- _PASSAGE TO READ_
»»
From: Mohammad Akhlaghi
Subject: [gnuastro-devel] [bug #51555] Reading BZERO for unsigned 64-bit integers
Date: Mon, 24 Jul 2017 07:49:32 -0400 (EDT)
User-agent: Mozilla/5.0 (X11; Linux x86_64; rv:54.0) Gecko/20100101 Firefox/54.0

URL:
  <http://savannah.gnu.org/bugs/?51555>

                 Summary: Reading BZERO for unsigned 64-bit integers
                 Project: GNU Astronomy Utilities
            Submitted by: makhlaghi
            Submitted on: Mon 24 Jul 2017 01:49:30 PM CEST
                Category: Libraries
                Severity: 3 - Normal
              Item Group: Crash
                  Status: In Progress
                 Privacy: Public
             Assigned to: makhlaghi
             Open/Closed: Open
         Discussion Lock: Any

    _______________________________________________________

Details:

According to FITS standard (v3), "The [BZERO] value field shall contain a
floating-point number ...". Hence, in Gnuastro, we ask CFITSIO to read it as
double precision floating point.

But a double precision floating point can only safely convert an integer to a
float and back to an integer upto 15 significant decimal digits. Hence, when
using BZERO to read the array as a differently signed integer of the same
width, we will get accurate results for signed 8-bit, unsigned 16-bit and
unsigned 32-bit integer datasets.

However, the integer `9223372036854775808' that must be used for BZERO to read
the dataset as an unsigned 64-bit integer has 19 significant decimal digits.
««
- _RECORD EXCERPTS_
»»
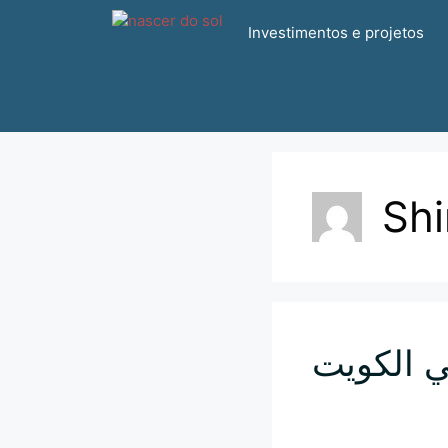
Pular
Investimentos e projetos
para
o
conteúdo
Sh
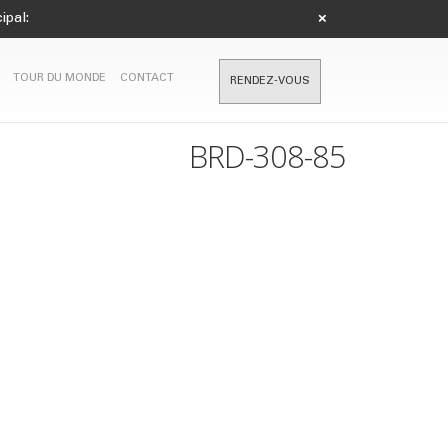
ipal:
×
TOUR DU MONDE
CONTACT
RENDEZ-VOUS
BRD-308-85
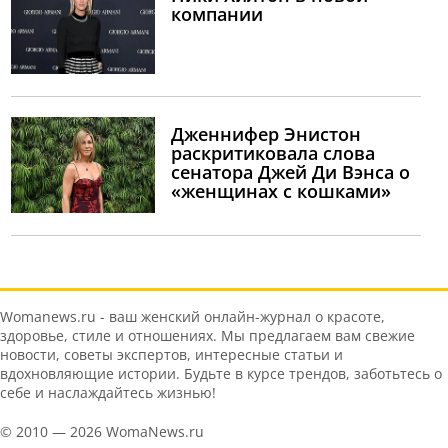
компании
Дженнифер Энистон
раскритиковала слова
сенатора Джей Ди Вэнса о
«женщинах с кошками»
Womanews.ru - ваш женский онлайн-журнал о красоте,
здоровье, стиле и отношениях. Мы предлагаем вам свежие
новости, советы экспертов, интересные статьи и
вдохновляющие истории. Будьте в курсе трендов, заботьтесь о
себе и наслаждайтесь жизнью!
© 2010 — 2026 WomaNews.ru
««
- _PROBLEMS AND TASKS_
1/ Transcribe the stretch of the bug report from "According to FITS" through "32-bit integer datasets.".
2/ Show every line of the records that contains the string "экспертов", treating case as significant.
The records bear no relation to the bug report and may be handled separately from it.

- _ANSWER LIST_
1/
According to FITS standard (v3), "The [BZERO] value field shall contain a
floating-point number ...". Hence, in Gnuastro, we ask CFITSIO to read it as
double precision floating point.

But a double precision floating point can only safely convert an integer to a
float and back to an integer upto 15 significant decimal digits. Hence, when
using BZERO to read the array as a differently signed integer of the same
width, we will get accurate results for signed 8-bit, unsigned 16-bit and
unsigned 32-bit integer datasets.

2/
новости, советы экспертов, интересные статьи и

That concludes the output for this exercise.